I purchased a Sony HandyCam video camera not even considering that it might not play nice with my Mac.
As many people have discovered, iMovie, Quicktime, etc. on Macs don’t read MPEG2 encoded video. After many hours of reading
posts on-line I have finally gotten iMovie to recognize the videos from my Sony HandyCam and import them directly from the
camera. I’m not sure what the magic piece of software is, but I installed the following (and I am using the Snow Leopard operating system):
Perian (www.perian.org)
Flip4Mac (www.telestream.net/flip4mac-wmv/overview.htm)
Quicktime mpeg2 component (apple.com/quicktime/mpeg2 – this one costs $20) – Note, this you absolutely need, even if you don’t get any of the other pieces of software (I haven’t found a freeware program that suits, though VLC will play your mpeg2 movies, if that is all you need, and is free).
Quicktime Pro ($29.99)
Quicktime Pro will display the video, but does not play the sound (even though the a3 codec is part of the perian package and the sound should play. If works for some people, but not for all. Don’t know why).

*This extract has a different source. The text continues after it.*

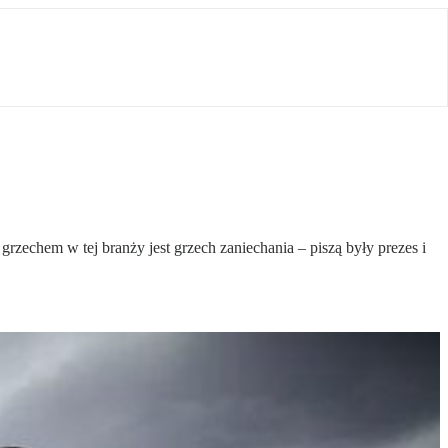
echem w tej branży jest grzech zaniechania – piszą były prezes i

I find MPEG Streamclip (http://www.squared5.com/svideo/mpeg-streamclip-mac.html) is also a great tool for converting MPEG2 to other formats. However, it needs the $20 quicktime mpeg2 component to work.
Of course it would be nice if iMovie and Quicktime just dealt with MPEG2 out of the box, but at least I managed to get it working so I can do what I want.
What still doesn’t work is importing the MPG2 files from disk to iMovie, as it doesn’t recognize them as a format it knows. So all
is not perfect, but at least I’m now content that I can look at and edit my videos in iMovie or Quicktime Pro.